Data drawn from a collection
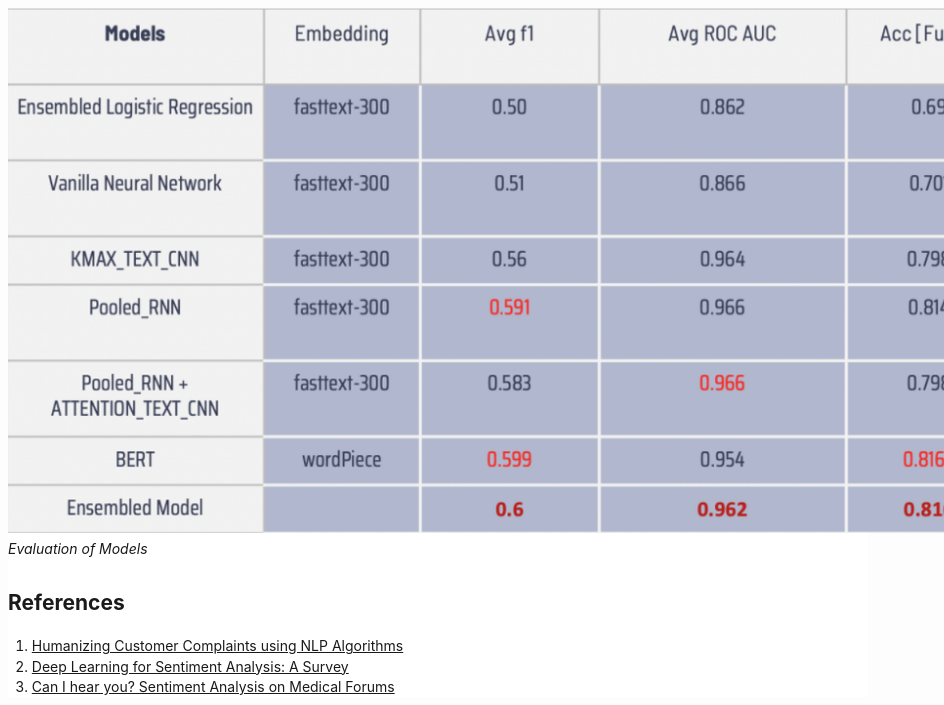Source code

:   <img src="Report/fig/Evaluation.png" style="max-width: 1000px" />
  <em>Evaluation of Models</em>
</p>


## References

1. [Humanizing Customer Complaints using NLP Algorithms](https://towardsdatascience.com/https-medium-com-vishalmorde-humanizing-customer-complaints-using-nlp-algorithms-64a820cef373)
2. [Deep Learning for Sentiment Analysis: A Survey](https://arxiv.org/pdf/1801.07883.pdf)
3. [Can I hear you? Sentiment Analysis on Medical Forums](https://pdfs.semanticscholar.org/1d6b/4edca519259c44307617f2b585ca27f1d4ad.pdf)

- EXERCISE -
Quote the records above line for line, leaving the picture out of your answer.

- THE ANSWER -
Source code

:   <img src="Report/fig/Evaluation.png" style="max-width: 1000px" />
  <em>Evaluation of Models</em>
</p>


## References

1. [Humanizing Customer Complaints using NLP Algorithms](https://towardsdatascience.com/https-medium-com-vishalmorde-humanizing-customer-complaints-using-nlp-algorithms-64a820cef373)
2. [Deep Learning for Sentiment Analysis: A Survey](https://arxiv.org/pdf/1801.07883.pdf)
3. [Can I hear you? Sentiment Analysis on Medical Forums](https://pdfs.semanticscholar.org/1d6b/4edca519259c44307617f2b585ca27f1d4ad.pdf)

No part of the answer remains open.